Stored records

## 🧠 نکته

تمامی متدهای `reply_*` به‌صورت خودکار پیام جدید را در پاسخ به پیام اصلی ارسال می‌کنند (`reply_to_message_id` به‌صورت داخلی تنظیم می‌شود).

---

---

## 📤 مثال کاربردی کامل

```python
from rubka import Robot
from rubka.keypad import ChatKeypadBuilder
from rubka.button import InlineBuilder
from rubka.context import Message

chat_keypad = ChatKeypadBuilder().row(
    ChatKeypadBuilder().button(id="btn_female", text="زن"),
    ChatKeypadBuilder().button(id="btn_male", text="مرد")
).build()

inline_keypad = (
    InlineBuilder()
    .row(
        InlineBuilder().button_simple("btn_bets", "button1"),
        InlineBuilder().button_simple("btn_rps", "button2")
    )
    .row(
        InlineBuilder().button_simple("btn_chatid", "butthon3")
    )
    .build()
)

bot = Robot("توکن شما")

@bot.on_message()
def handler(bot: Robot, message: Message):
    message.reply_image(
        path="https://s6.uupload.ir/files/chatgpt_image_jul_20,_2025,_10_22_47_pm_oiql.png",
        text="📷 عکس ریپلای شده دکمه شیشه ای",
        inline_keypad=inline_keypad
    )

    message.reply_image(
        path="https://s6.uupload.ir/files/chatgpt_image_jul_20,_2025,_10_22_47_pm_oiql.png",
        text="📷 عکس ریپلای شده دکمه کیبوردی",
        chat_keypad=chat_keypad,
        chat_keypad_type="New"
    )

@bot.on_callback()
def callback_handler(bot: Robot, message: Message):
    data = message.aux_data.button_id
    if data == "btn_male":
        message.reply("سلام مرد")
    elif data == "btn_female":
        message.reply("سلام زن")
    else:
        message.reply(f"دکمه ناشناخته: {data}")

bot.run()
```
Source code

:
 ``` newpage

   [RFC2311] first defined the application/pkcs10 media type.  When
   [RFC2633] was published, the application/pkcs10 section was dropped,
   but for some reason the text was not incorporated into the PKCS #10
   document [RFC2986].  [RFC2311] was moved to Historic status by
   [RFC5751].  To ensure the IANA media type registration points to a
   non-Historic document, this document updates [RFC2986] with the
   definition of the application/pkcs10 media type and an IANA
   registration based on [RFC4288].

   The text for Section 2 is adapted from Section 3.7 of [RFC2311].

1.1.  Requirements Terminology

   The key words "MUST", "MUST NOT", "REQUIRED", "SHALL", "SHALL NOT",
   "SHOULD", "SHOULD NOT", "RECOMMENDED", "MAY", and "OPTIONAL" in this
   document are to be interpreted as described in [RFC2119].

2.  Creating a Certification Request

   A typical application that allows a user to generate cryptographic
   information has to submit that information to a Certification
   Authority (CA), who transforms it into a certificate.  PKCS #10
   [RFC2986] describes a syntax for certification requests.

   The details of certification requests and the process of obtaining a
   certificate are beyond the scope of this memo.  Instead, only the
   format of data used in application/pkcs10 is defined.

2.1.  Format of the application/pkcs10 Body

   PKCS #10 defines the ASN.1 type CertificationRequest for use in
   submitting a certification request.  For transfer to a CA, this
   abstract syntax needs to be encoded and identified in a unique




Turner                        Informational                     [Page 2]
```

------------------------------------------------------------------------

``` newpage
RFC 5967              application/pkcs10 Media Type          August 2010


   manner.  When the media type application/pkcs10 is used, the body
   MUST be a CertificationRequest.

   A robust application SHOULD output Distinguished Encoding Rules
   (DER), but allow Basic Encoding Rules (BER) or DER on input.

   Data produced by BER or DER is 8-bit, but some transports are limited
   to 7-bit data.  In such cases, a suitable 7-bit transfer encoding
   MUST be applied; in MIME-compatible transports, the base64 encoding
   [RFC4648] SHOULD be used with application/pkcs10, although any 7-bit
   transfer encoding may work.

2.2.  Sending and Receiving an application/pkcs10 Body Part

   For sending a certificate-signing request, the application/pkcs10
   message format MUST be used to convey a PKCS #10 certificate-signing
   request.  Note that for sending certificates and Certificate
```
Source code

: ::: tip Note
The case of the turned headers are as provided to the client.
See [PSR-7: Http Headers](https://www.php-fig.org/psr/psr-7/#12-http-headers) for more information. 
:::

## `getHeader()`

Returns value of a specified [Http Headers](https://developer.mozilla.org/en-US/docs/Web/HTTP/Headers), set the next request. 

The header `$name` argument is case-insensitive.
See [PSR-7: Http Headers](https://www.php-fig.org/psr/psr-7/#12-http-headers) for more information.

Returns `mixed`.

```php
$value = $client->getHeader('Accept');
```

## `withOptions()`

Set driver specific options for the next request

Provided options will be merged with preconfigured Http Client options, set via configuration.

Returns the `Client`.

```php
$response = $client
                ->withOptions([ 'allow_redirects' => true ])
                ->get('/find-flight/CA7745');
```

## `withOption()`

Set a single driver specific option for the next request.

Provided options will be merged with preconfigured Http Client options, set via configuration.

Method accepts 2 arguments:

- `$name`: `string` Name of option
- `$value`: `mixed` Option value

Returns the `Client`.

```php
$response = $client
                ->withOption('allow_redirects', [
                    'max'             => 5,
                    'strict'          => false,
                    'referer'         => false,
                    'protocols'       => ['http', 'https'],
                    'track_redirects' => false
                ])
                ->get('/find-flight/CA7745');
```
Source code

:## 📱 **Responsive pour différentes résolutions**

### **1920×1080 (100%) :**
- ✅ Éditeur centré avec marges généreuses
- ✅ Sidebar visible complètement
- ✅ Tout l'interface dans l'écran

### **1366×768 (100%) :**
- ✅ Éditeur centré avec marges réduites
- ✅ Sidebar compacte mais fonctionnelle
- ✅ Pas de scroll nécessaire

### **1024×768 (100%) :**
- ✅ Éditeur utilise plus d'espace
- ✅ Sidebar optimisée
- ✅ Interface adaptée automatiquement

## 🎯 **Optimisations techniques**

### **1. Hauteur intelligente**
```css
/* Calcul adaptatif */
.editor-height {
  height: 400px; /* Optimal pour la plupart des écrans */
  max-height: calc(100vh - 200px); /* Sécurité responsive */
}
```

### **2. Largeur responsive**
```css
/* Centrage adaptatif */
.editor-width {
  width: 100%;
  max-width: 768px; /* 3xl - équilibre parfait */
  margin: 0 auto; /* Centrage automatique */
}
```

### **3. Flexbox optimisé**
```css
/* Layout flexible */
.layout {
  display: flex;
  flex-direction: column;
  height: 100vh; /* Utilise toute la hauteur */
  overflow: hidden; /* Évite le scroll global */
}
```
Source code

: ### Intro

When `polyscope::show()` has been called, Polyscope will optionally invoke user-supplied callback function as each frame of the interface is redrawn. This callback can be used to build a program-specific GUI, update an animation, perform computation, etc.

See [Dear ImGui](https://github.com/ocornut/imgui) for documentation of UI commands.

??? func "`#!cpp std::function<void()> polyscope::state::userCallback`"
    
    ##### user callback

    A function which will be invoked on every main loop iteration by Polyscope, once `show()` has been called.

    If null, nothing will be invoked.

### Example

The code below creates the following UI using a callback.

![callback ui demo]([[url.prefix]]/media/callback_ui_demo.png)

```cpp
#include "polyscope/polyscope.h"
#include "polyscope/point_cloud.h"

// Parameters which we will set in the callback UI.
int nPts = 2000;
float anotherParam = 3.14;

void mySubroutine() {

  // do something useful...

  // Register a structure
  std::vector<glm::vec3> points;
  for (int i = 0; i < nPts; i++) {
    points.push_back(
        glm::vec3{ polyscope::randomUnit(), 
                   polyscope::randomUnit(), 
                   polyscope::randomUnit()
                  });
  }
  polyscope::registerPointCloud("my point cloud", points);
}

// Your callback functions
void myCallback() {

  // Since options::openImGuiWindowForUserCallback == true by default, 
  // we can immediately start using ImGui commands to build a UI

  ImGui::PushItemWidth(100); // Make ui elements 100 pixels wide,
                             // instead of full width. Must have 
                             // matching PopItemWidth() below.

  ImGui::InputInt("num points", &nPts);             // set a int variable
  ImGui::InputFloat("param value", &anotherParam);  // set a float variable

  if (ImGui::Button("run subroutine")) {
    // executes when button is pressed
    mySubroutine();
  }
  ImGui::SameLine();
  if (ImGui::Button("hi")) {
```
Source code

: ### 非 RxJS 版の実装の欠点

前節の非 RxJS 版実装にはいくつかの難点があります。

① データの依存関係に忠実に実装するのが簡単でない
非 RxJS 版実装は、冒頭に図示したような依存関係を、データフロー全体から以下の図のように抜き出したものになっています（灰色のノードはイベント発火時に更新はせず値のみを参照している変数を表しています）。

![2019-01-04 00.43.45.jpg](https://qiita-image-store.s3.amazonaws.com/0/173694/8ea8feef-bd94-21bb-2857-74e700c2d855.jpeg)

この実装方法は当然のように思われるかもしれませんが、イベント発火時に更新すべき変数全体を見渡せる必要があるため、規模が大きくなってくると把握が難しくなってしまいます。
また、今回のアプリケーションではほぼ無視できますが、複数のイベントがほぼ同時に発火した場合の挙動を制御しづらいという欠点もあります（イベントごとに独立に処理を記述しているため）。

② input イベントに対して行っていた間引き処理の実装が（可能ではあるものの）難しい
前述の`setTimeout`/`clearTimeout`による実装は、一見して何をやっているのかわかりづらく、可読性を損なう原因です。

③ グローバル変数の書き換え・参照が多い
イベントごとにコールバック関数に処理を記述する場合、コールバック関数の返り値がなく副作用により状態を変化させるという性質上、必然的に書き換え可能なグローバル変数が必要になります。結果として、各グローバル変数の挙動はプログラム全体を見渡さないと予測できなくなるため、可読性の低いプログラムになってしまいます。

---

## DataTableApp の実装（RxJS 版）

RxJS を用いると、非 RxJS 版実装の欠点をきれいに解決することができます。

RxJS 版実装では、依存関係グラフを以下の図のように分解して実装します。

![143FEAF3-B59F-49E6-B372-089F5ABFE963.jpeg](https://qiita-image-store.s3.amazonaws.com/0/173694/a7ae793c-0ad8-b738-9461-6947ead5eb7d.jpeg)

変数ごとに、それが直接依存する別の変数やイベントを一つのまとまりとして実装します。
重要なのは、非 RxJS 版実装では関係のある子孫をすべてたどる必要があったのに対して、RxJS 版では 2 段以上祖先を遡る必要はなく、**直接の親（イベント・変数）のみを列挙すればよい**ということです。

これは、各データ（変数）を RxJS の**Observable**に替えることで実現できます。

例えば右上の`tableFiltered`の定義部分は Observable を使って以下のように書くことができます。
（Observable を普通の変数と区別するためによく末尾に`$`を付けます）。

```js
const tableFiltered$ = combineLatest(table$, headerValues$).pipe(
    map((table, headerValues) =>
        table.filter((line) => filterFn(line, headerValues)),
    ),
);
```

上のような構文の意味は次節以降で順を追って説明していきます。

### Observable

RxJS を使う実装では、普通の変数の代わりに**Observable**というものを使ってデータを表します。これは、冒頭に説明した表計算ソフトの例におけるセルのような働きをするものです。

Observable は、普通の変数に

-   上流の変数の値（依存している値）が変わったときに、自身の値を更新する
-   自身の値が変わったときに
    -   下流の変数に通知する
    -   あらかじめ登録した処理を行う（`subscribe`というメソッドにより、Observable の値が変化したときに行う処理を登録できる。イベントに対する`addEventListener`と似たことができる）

## What is required
Determine the number of lines in the preceding data that contain the word "mixed". Reply with that number only.

## Reply
2